Tuesday, August 4, 2009

Trying to Study

I've been trying to study the quantitative section of my GRE book. Gross. I know.

Hub commented that if I keep it up, I will do GREat on the test.

Footnote on Breaking the Rules

Stop reading if you don't like sweet love poetry, but ee cummings is the obvious choice for poet-who-breaks-the-rules-with-purpose.

i carry your heart with me(i carry it in
my heart)i am never without it(anywhere
i go you go my dear; and whatever is done
by only me is your doing, my darling)
i fear
no fate(for you are my fate my sweet)i want
no world(for beautiful
you are my world, my true)
and it's you are whatever a moon
has always meant
and whatever a sun will always sing is you

here is the deepest secret nobody knows
(here is the root of the root and the bud of the bud
and the sky of a tree
called life;which grows
higher than the soul can hope or mind can hide)
and this is the wonder that's keeping the stars apart

i carry your heart(i carry it in my heart)

All these words jumbled so close together--it's written like it should be said... close in, squeezed together like a hug or faces almost touching. Awhh, my nearly thawed heart thinks that's nice.

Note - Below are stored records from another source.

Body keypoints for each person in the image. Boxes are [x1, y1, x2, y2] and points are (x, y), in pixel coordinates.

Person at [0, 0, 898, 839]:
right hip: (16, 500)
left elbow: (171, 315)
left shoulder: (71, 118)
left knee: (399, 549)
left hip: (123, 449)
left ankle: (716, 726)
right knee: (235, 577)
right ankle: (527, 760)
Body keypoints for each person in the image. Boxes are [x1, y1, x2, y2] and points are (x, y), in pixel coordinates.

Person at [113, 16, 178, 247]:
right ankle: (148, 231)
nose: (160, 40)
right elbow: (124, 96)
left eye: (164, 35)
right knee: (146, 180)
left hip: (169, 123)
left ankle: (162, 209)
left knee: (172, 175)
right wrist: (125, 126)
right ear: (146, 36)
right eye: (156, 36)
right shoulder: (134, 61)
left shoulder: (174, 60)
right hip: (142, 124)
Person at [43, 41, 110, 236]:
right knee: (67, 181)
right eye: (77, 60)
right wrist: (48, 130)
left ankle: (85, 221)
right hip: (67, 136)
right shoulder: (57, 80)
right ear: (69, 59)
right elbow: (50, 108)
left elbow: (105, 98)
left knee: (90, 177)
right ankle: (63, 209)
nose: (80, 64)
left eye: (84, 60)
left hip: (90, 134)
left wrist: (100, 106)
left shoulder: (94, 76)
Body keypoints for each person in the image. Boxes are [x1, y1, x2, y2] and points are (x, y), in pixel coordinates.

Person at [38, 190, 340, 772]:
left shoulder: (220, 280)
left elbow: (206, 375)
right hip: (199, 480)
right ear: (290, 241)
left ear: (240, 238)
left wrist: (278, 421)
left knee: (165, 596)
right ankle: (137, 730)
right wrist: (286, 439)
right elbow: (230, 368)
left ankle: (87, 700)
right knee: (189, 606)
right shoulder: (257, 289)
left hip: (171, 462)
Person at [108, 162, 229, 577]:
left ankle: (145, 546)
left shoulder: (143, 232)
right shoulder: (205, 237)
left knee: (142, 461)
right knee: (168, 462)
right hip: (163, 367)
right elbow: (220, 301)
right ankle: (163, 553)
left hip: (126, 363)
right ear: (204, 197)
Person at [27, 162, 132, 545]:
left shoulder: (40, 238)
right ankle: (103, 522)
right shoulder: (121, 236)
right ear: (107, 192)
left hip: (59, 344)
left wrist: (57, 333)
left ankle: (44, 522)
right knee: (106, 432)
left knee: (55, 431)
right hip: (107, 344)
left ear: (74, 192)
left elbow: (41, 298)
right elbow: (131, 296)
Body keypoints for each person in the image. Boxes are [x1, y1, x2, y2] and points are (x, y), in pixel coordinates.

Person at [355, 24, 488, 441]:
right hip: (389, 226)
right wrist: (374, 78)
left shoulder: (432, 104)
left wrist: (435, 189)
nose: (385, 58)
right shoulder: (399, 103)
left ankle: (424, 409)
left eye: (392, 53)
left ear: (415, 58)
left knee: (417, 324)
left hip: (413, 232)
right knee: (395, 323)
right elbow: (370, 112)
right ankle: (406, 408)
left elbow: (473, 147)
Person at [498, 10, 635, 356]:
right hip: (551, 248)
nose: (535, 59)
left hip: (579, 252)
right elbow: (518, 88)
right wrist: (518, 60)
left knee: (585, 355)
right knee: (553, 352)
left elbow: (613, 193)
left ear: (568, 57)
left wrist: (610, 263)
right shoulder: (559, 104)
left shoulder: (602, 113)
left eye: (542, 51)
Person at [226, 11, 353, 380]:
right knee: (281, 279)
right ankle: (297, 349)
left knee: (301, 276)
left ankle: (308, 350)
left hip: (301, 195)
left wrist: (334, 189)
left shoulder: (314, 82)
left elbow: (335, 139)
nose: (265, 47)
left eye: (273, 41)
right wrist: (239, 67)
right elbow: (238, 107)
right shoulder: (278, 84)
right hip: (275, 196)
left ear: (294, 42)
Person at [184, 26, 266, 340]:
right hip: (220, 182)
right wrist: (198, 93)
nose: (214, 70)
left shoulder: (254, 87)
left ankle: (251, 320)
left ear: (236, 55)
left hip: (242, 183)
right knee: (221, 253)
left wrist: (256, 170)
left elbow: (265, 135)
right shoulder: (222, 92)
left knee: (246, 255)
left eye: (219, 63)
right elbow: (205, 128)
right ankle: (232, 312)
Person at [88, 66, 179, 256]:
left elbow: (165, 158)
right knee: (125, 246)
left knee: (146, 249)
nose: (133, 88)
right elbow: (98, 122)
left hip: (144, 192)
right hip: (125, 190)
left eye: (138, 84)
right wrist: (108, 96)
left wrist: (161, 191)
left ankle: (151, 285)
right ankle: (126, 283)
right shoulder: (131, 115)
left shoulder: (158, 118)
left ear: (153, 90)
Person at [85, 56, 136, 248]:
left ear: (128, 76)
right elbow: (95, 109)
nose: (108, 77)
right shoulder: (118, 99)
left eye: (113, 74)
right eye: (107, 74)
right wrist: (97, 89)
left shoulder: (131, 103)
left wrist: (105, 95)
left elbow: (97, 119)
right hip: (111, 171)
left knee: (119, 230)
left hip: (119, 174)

He keeps talking about carrying her heart within his own and we see parenthesis inside parenthesis--sweetness contained within sweetness. Even the feeling that parenthesis themselves normally convey is something of extra knowledge even inside or intimate knowledge. I see what he's doing here... using punctuation with purpose. Even the shape (and cummings, like donne, is all about the shape of the printed poem) of parenthesis are like arms encircling.

And, no surprise, no end punctuation anywhere in his poem--just a sprinkling of semicolons and gobs of parenthesis. His long winding sentence doesn't particularly end anywhere. No end to his LOVE? Eh? Anyone? Even the last sentence just puts us back where we started. Another circle!

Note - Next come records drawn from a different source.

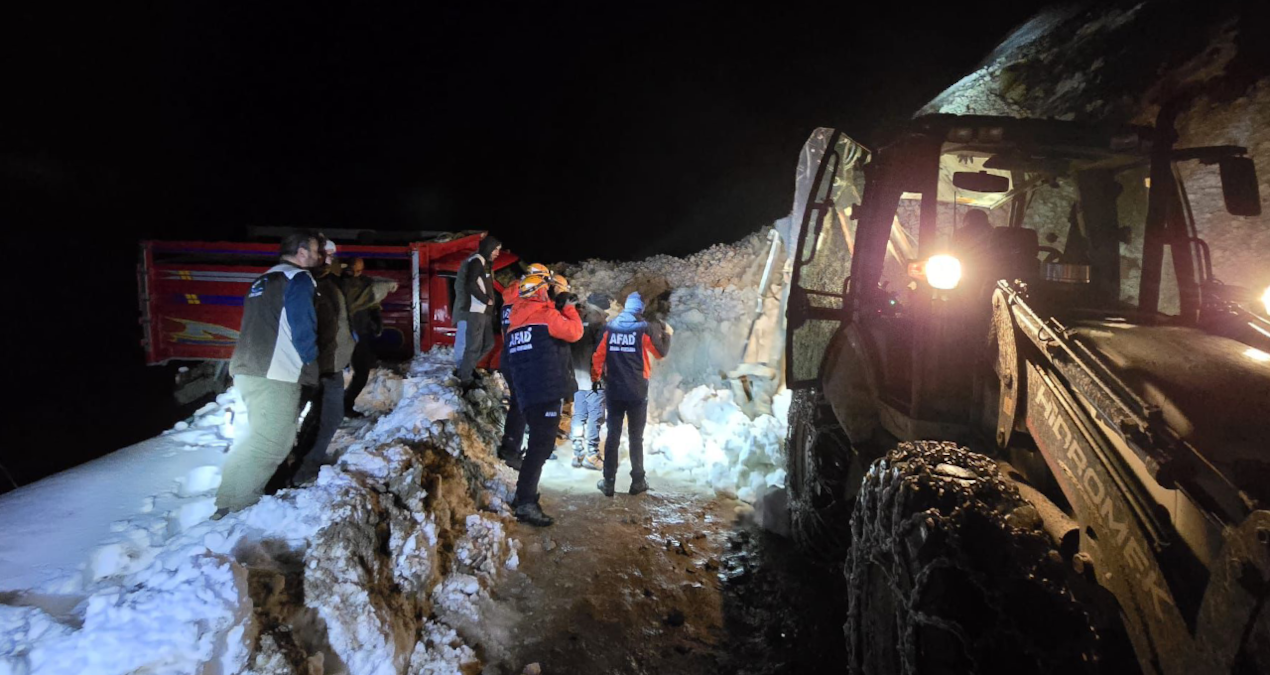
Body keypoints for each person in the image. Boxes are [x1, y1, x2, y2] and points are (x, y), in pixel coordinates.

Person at [213, 231, 322, 516]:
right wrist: (311, 361)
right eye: (314, 250)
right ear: (301, 253)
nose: (318, 256)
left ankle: (228, 500)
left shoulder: (262, 280)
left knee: (256, 437)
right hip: (276, 370)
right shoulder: (298, 278)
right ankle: (239, 509)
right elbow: (303, 326)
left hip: (248, 367)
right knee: (273, 443)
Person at [504, 273, 583, 526]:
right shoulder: (545, 316)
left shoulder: (516, 321)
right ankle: (525, 502)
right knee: (541, 447)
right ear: (540, 292)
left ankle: (523, 498)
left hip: (528, 391)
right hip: (545, 390)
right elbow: (574, 332)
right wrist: (569, 307)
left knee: (538, 444)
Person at [591, 292, 671, 497]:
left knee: (613, 436)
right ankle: (637, 481)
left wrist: (596, 377)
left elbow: (598, 355)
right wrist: (667, 335)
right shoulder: (643, 328)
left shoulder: (610, 327)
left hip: (614, 390)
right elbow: (660, 353)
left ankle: (608, 482)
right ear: (640, 309)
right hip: (637, 391)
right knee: (636, 438)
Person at [290, 237, 356, 483]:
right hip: (312, 367)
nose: (328, 260)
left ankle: (306, 462)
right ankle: (293, 469)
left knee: (328, 416)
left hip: (331, 364)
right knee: (297, 420)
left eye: (331, 256)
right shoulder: (304, 285)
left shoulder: (329, 282)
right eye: (324, 255)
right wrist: (311, 364)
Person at [341, 257, 398, 417]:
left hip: (361, 332)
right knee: (338, 375)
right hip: (346, 333)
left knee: (362, 372)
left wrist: (376, 318)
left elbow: (372, 301)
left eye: (360, 269)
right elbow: (363, 296)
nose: (358, 273)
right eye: (355, 270)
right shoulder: (343, 284)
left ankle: (345, 404)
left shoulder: (363, 282)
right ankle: (337, 406)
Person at [453, 235, 503, 389]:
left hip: (484, 313)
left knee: (489, 343)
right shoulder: (476, 261)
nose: (497, 253)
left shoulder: (484, 263)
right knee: (473, 346)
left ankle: (465, 369)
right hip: (476, 311)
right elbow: (470, 284)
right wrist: (485, 299)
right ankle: (465, 379)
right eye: (495, 250)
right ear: (488, 248)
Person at [569, 293, 610, 470]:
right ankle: (592, 455)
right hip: (594, 376)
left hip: (577, 375)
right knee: (595, 415)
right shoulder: (599, 324)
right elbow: (602, 352)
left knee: (579, 413)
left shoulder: (577, 319)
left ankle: (578, 452)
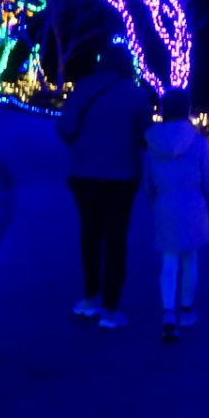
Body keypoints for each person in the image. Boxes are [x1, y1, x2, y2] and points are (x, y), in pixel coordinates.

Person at [55, 45, 157, 328]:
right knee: (115, 239)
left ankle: (89, 298)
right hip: (122, 177)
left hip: (83, 174)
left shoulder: (83, 87)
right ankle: (110, 309)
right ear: (127, 64)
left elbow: (64, 128)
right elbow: (147, 136)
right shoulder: (135, 94)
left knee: (89, 234)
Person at [141, 87, 209, 343]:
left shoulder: (153, 143)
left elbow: (148, 183)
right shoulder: (198, 142)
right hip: (193, 204)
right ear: (187, 110)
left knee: (169, 262)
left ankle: (168, 316)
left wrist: (156, 202)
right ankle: (186, 310)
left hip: (165, 204)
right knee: (190, 258)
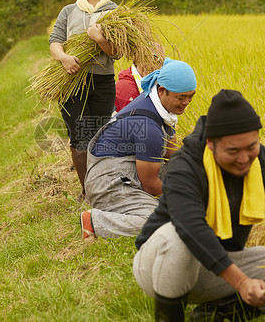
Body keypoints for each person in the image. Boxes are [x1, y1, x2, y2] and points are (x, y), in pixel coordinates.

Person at [132, 89, 265, 322]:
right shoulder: (184, 166)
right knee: (177, 237)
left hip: (220, 261)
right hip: (158, 266)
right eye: (233, 151)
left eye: (251, 147)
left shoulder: (264, 162)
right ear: (211, 144)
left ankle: (220, 313)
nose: (244, 158)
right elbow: (191, 229)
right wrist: (242, 282)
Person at [80, 58, 197, 240]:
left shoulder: (159, 106)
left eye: (191, 96)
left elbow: (168, 151)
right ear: (162, 91)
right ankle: (96, 222)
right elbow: (150, 185)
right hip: (108, 184)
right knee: (166, 222)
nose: (187, 102)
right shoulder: (149, 127)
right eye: (181, 97)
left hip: (126, 170)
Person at [49, 0, 117, 197]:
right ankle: (87, 190)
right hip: (70, 80)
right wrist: (64, 58)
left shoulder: (116, 13)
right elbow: (55, 40)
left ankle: (101, 184)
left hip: (102, 82)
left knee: (99, 134)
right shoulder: (69, 10)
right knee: (79, 135)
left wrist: (99, 39)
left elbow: (117, 53)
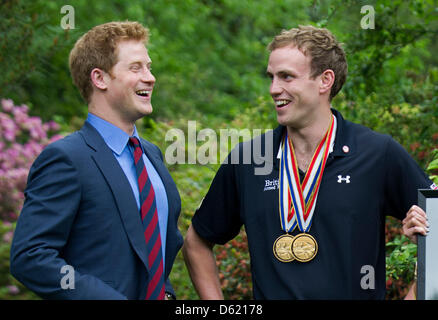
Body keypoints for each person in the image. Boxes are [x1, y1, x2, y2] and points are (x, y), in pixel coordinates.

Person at [182, 25, 431, 299]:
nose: (274, 89)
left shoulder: (377, 153)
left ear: (325, 80)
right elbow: (196, 242)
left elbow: (437, 229)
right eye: (272, 77)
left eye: (287, 77)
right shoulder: (249, 159)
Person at [10, 21, 183, 300]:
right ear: (99, 78)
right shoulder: (66, 159)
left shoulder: (151, 155)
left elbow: (158, 254)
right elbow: (30, 257)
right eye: (136, 67)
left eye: (149, 67)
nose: (150, 77)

There is all this repitition and overlapping--just like their souls!

I will say even though some might think he is a little nonsensical, nothing in it is done haphazardly. If you read it using his line breaks and whatnot, it certainly has a purposeful rhythm and even if it lacks a predictable rhyme scheme, it has little bursts of surprising assonance. Although not a typical 14-line sonnet, it has an abstracted version of the three quatrains and couplet.

Eliminating Awkward Ugly

Pet peeve: "I 'text-ed' Burrel and Stella."

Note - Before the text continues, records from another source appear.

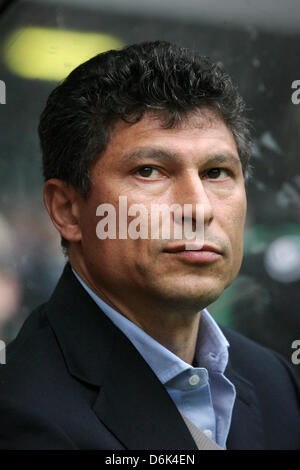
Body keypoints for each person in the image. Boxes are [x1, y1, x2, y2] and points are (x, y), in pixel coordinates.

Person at [0, 41, 299, 450]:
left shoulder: (277, 384)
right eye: (149, 171)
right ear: (68, 210)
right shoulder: (20, 415)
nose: (199, 208)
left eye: (216, 172)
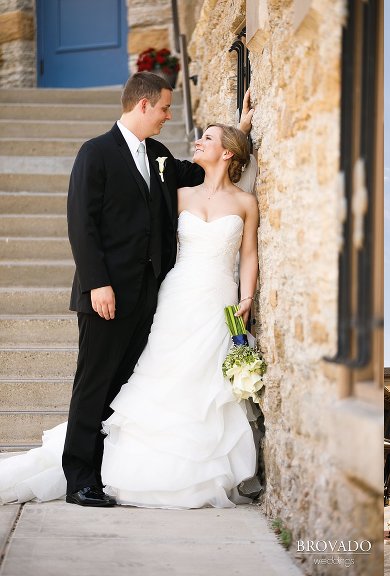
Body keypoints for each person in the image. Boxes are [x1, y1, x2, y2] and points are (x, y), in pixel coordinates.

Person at [0, 123, 259, 509]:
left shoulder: (245, 203)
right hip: (175, 295)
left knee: (203, 382)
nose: (196, 141)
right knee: (159, 374)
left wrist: (248, 296)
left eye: (207, 139)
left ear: (226, 154)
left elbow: (250, 253)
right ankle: (120, 468)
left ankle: (197, 472)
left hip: (219, 298)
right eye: (200, 135)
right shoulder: (179, 192)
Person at [61, 72, 253, 507]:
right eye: (166, 107)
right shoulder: (96, 153)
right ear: (144, 105)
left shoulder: (161, 156)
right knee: (93, 384)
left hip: (151, 298)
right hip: (105, 294)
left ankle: (106, 471)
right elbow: (81, 223)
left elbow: (211, 171)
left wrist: (240, 132)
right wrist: (97, 283)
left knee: (123, 388)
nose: (169, 115)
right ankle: (79, 481)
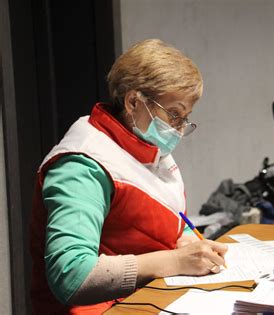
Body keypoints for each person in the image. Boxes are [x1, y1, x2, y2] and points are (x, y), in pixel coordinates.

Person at [29, 39, 228, 314]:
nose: (179, 129)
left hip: (144, 301)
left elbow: (166, 214)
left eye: (185, 118)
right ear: (134, 101)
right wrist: (176, 261)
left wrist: (187, 240)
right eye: (174, 115)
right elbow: (72, 275)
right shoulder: (82, 164)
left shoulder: (145, 143)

That invented word--you know the one--is awkward to the ear, uncomfortable to say. Haven't you stumbled over it? It just doesn't sound right to me. I have no problem with the evolution of language, no problem with nouns b/cing verbs and so forth, and I know we needed fill the void and find a term for texting in the past, but I just disagree with this particular word. (Listen, I have even gone so far as to defend "y'all" in light of the need for a second person plural. Correct me if I'm wrong, but isn't that the purpose of "vosotros" in Spanish? I think we need "y'all." It fills a vacancy. I'm open-minded about language, see? (Meanwhile, I explain my own mistakes as my "vernacular." Sometimes we purposely make mistakes in order to make someone comfortable. Ex. May I offer you a scone? vs. Can I get you a biscuit? Yes, I threw in the scone/biscuit complication, but the point stands. I'm digressing from my tangent.)What I'm saying is they're not mistakes if I can rationalize them. I used to tell my students if you know the rules and chose to break them with purpose, it makes you a poet. If you're just breaking them b/c you don't know better, then you just sound ignorant. I'm still digressing.) Back to texting... Those sounds aren't meant to be next to each other. Text-ed. It's ugly. It's not right! It's just not right! (Carter, there's an allusion to your childhood just for you.) I just believe in the least amount of ugly possible in general. Sometimes it can't be helped (my indomitable eyebrows, hello?)... but sometimes it can.

My suggestion: I sent Burrel and Stella a text.